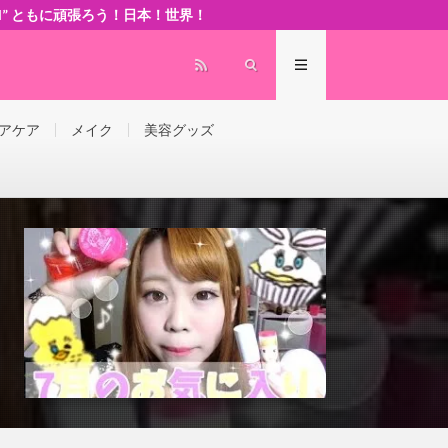
 world” ともに頑張ろう！日本！世界！
アケア
メイク
美容グッズ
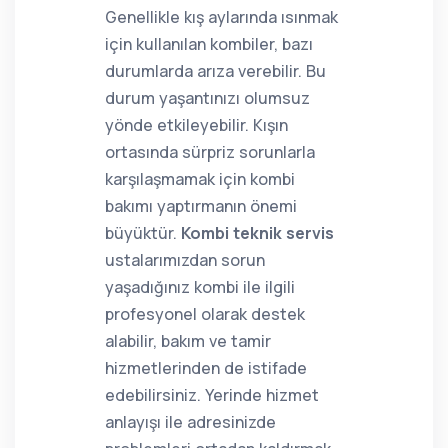
Genellikle kış aylarında ısınmak
için kullanılan kombiler, bazı
durumlarda arıza verebilir. Bu
durum yaşantınızı olumsuz
yönde etkileyebilir. Kışın
ortasında sürpriz sorunlarla
karşılaşmamak için kombi
bakımı yaptırmanın önemi
büyüktür.
Kombi teknik servis
ustalarımızdan sorun
yaşadığınız kombi ile ilgili
profesyonel olarak destek
alabilir, bakım ve tamir
hizmetlerinden de istifade
edebilirsiniz. Yerinde hizmet
anlayışı ile adresinizde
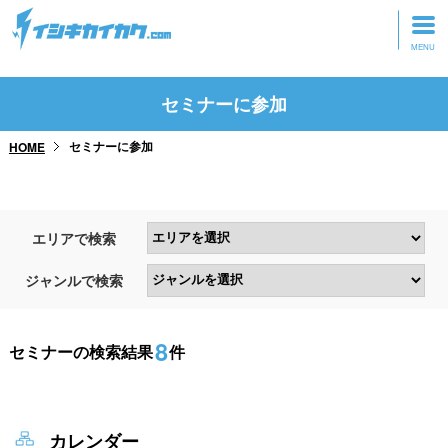
トップページ
セミナーに参加
動画を見る
セミナーに参加
HOME
記事を読む
セミナーに参加
エリアで検索
研修・ツアーに参加
ジャンルで検索
グッズ
8
セミナーの検索結果
件
カレンダー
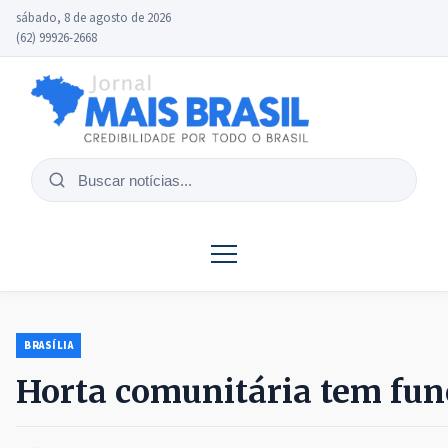
sábado, 8 de agosto de 2026
(62) 99926-2668
Buscar
notícias
BRASÍLIA
Horta comunitária tem funç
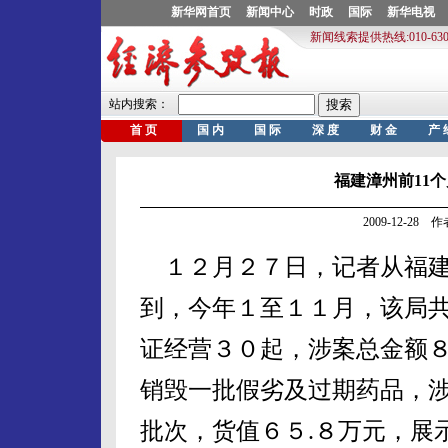
福建漳州前11个
2009-12-28
１２月２７日，记者从福建
到，今年１至１１月，该局
证经营３０起，涉案总金额８
销毁一批假劣及过期药品，
批次，货值６５.８万元，展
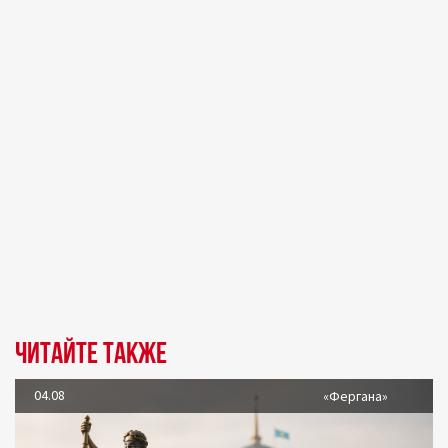
Читайте также
04.08
«Фергана»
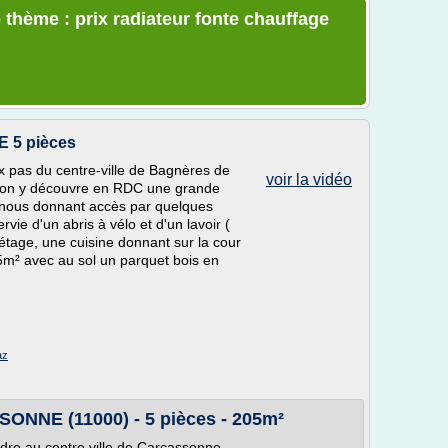
 thème : prix radiateur fonte chauffage
 5 pièces
 pas du centre-ville de Bagnères de
voir la vidéo
 , on y découvre en RDC une grande
 nous donnant accès par quelques
ie d'un abris à vélo et d'un lavoir (
 étage, une cuisine donnant sur la cour
25m² avec au sol un parquet bois en
az
ONNE (11000) - 5 pièces - 205m²
re au centre ville de Carcassonne,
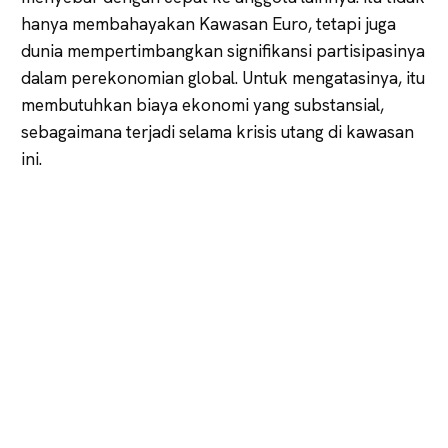
hanya membahayakan Kawasan Euro, tetapi juga
dunia mempertimbangkan signifikansi partisipasinya
dalam perekonomian global. Untuk mengatasinya, itu
membutuhkan biaya ekonomi yang substansial,
sebagaimana terjadi selama krisis utang di kawasan
ini.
········
> [What you will do]: Which lines above include "centre"? Show each of them by copying it.

> [Result of the task]:
 pas du centre-ville de Bagnères de
re au centre ville de Carcassonne,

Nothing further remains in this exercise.